Here is my 3 yrs palomino stud. He is in AMHA mag on page 31 I think he is the one trying to get grass under trailer LOL

The photos are straight from pasture. WOW if he was work he would be great looking fellow I put him on diet because he was FAT LOL.


----------



## MBhorses (Apr 15, 2012)




----------



## Kaitlyn (Apr 16, 2012)

What a handsome man- I love his head.


----------



## MBhorses (Apr 16, 2012)

thanks


----------



## K Sera (Apr 16, 2012)

He is nice! I like his head too! I love the last pic of him going after the dog .... haha Mine love to lure the dogs in for a little rub then turn on them and chase them around...it's so fun to watch them play. I don't know if you guy was playing or not!!!!


----------



## MBhorses (Apr 16, 2012)

K Sera said:


> He is nice! I like his head too! I love the last pic of him going after the dog .... haha	Mine love to lure the dogs in for a little rub then turn on them and chase them around...it's so fun to watch them play. I don't know if you guy was playing or not!!!!

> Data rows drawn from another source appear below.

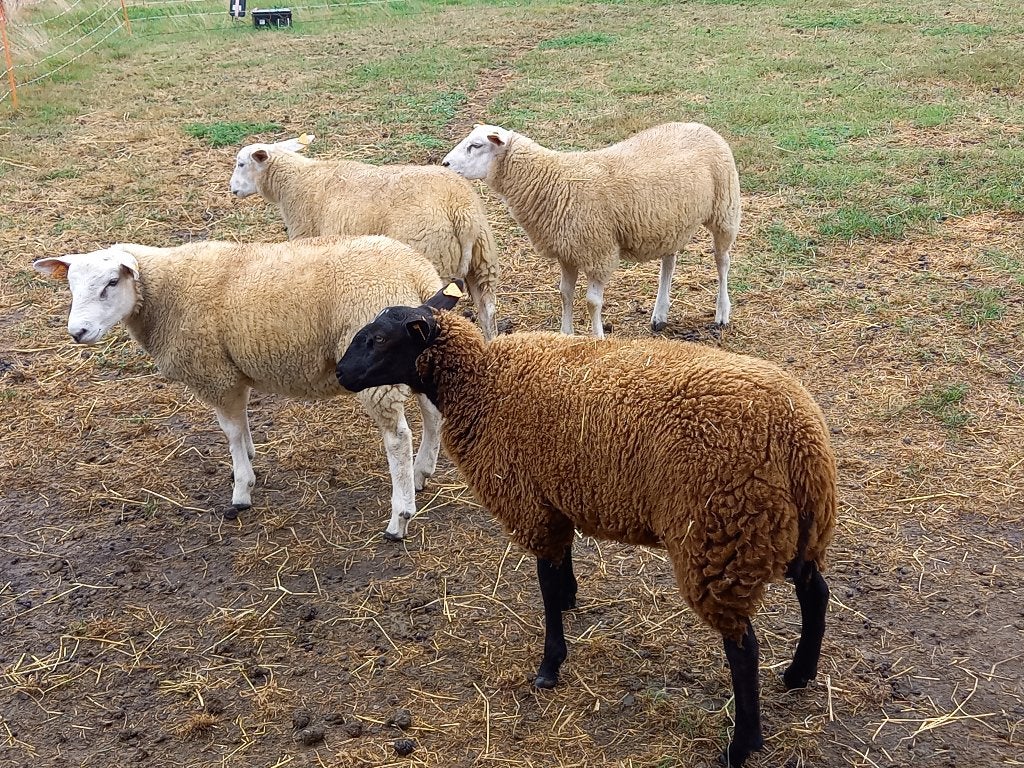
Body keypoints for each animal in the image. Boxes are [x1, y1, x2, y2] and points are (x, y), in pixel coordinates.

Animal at [33, 235, 447, 541]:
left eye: (111, 283)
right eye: (70, 286)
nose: (78, 332)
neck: (167, 291)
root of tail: (416, 271)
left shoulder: (213, 372)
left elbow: (229, 431)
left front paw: (242, 489)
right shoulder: (233, 371)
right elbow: (241, 423)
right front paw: (247, 459)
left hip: (379, 371)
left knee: (397, 438)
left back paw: (400, 515)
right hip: (419, 357)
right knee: (433, 413)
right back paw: (422, 472)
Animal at [229, 135, 501, 340]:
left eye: (241, 164)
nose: (232, 190)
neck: (295, 181)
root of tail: (459, 209)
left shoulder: (305, 233)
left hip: (434, 257)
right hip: (482, 259)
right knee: (487, 311)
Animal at [335, 289, 837, 767]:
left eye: (378, 339)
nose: (340, 373)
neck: (482, 382)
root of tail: (796, 434)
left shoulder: (530, 505)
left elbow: (546, 584)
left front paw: (550, 665)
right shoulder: (553, 496)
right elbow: (561, 567)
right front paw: (571, 598)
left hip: (720, 538)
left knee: (744, 648)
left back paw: (742, 744)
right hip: (792, 528)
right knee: (815, 591)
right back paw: (799, 674)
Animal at [441, 122, 741, 338]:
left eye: (476, 145)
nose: (444, 164)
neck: (551, 181)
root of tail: (701, 125)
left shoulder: (599, 252)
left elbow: (592, 302)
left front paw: (597, 338)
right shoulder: (567, 251)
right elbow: (565, 293)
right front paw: (566, 334)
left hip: (725, 208)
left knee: (723, 261)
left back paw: (722, 313)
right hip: (670, 221)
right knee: (670, 260)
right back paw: (660, 314)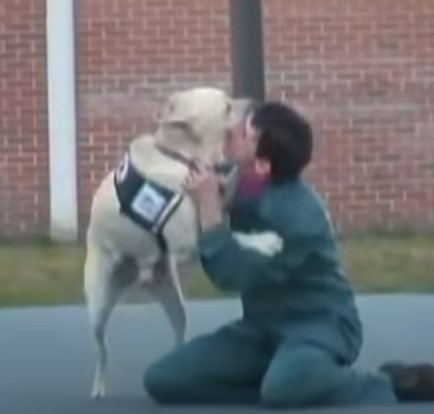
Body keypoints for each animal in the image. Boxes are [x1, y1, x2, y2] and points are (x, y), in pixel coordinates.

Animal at [83, 86, 284, 398]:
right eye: (226, 107)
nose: (255, 102)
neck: (180, 157)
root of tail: (139, 274)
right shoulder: (191, 240)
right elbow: (237, 236)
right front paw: (267, 241)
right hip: (99, 303)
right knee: (102, 348)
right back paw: (100, 385)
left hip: (174, 301)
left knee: (178, 334)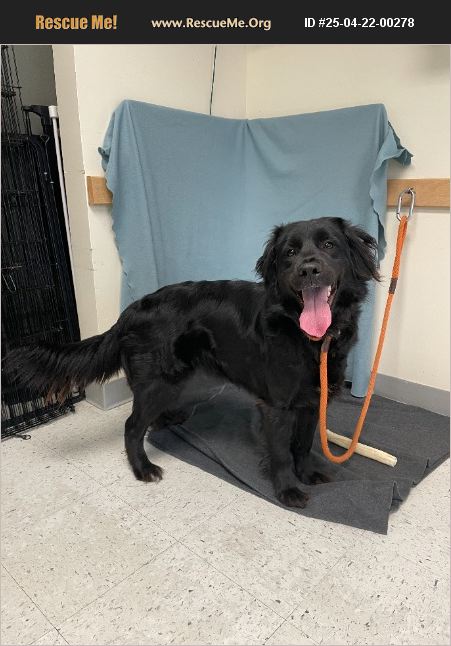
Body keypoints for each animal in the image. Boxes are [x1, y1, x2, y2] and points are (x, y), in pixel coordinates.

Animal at [4, 217, 379, 507]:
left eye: (329, 245)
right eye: (289, 253)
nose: (309, 269)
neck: (310, 337)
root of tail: (130, 312)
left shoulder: (313, 400)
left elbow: (302, 444)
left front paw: (308, 473)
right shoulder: (276, 405)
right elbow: (282, 452)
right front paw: (287, 489)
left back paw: (168, 420)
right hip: (159, 381)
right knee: (132, 426)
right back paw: (142, 468)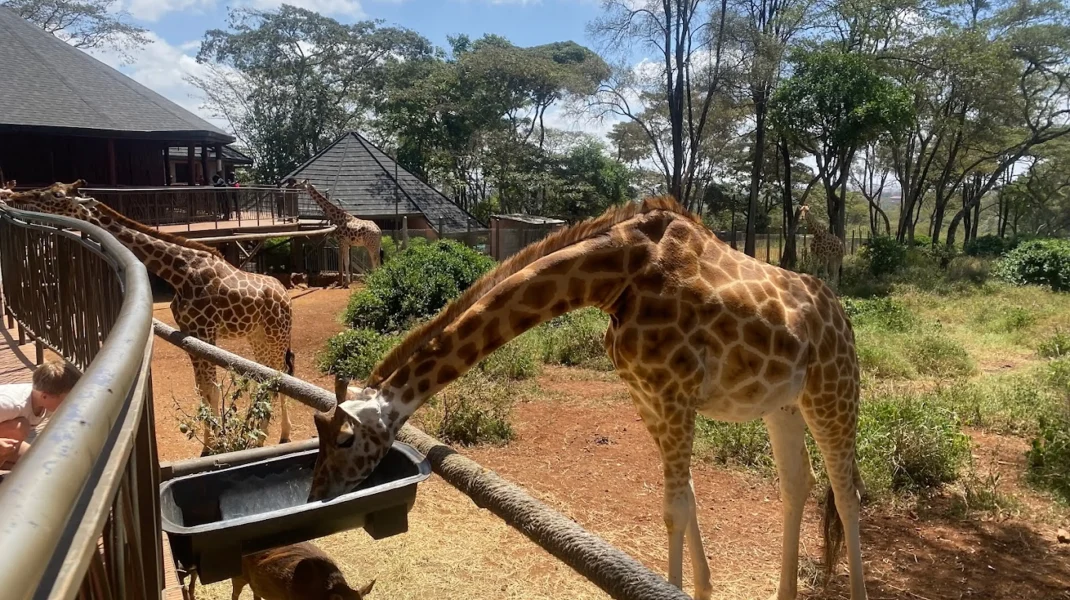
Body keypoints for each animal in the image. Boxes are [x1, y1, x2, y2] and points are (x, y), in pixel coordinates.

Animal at [7, 179, 297, 451]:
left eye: (57, 194)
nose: (12, 194)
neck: (180, 273)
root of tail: (285, 294)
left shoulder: (205, 331)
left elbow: (211, 390)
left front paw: (217, 446)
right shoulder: (191, 333)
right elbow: (203, 390)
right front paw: (209, 446)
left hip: (276, 335)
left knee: (281, 375)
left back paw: (278, 434)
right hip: (257, 336)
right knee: (268, 377)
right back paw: (263, 434)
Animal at [310, 196, 868, 598]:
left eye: (343, 440)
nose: (317, 493)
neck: (617, 278)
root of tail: (841, 317)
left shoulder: (674, 395)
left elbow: (674, 510)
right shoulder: (649, 398)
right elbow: (686, 501)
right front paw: (703, 587)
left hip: (834, 390)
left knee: (846, 494)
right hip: (782, 405)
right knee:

yes the dog runs with both studs along the fence line. the horses tries to get dog to run and the dog tries to get horse to run lol


----------



## MBhorses (Apr 16, 2012)

horse and dog running


----------



## MBhorses (Apr 16, 2012)




----------



## REO (Apr 16, 2012)

He sure is having fun chasing the dog! LOL


----------



## MBhorses (Apr 16, 2012)

REO said:


> He sure is having fun chasing the dog! LOL


YES Elvis my black pinto stud does the same thing the the dog LOL


----------



## MBhorses (Apr 16, 2012)

REO said:


> He sure is having fun chasing the dog! LOL


ELVIS in his winter a few years ago


----------



## rimmerpaints (Apr 17, 2012)

_He is pretty_


----------